I am working on a phonebook, where if the user does not provide Name but fills only email, I will show the email value in phonebook (as in mac contacts). And the priority is as follows
Name (if not present) -> Email (if not present) -> companyname (if not present) -> phone
The phonebook sorting is required to be in the following order, where
- The alphabets should appear first (can be name, email, company name (punctuation ignored))

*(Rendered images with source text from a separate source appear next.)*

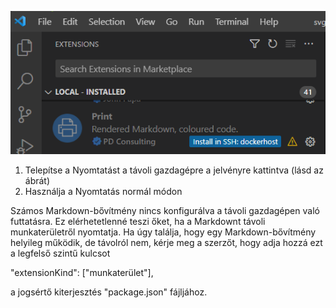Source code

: ![](./install-print-on-remote-host.png)

1. Telepítse a Nyomtatást a távoli gazdagépre a jelvényre kattintva (lásd az ábrát) 
2. Használja a Nyomtatás normál módon

Számos Markdown-bővítmény nincs konfigurálva a távoli gazdagépen való futtatásra. Ez elérhetetlenné teszi őket, ha a Markdownt távoli munkaterületről nyomtatja. Ha úgy találja, hogy egy Markdown-bővítmény helyileg működik, de távolról nem, kérje meg a szerzőt, hogy adja hozzá ezt a legfelső szintű kulcsot

"extensionKind": ["munkaterület"],

a jogsértő kiterjesztés "package.json" fájljához.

- Emails starting with numbers
- Currency Symbols
- Name and Company name starting with numbers
- Phone Numbers
For example, phonebook should list contacts in the following order
- Aaron
- @home furnitures
- Karen
- laos@gmail.com
- Rahon
- Zaro
- $1000
- £934
- 1TouchFurnitures
- 21st century
- 6Bianca Corps
- +1 (232) 323-844
- +6 (983) 341-093
- 91 9600946491
I am currently using the following mapping in elasticsearch with sort order rules (rules) in a single field just for sorting purpose (sortKey) with icu_collation_keyword type
{
"mappings": {
"properties": {
"sortKey": {
"type": "text",
"fields": {
"sort": {
"type": "icu_collation_keyword",
"index": false,
"rules" : "[reorder Latn digit currency symbol space punct others]",
"alternate" : "shifted"
}
}
}
}
}
}
I am getting the following sort order while query in name.sort field
- Aaron
- @home furnitures
- Karen
- laos@gmail.com
- Rahon
- Zaro
- 1geni@gmail.com
- 1TouchFurnitures
- 2mud@gmail.com
- 21st century
- 6Bianca Corps
- 91 9600946491
- 99voli@gmail.com
- $1000
- £934
- +1 (232) 323-844
- +6 (983) 341-093
I can see why the sorting is in the above order, because of the rule reordering -> Latn, digit, currency, symbol, space, punct, others. I can understand with collation algorithm each character is given sort key based on collation rule we have defined.
Apart from rule settings option which we have used above, I know we can write a rule chain as an alternate for collated sorting, Can someone please tell me is it possible to flex the unicode collation algorithm to match the above use case.
Note: Keeping multiple elasticsearch fields for each grouping (just for sorting purpose) and based on the number of records fetched with limit, we can chain multiple queries for cursor mechanism. But I dont think its a proper way of going about it, and looking to see if it can be achieved with just one field.
Thank you so much for taking time to read this. Any help is much appreciated.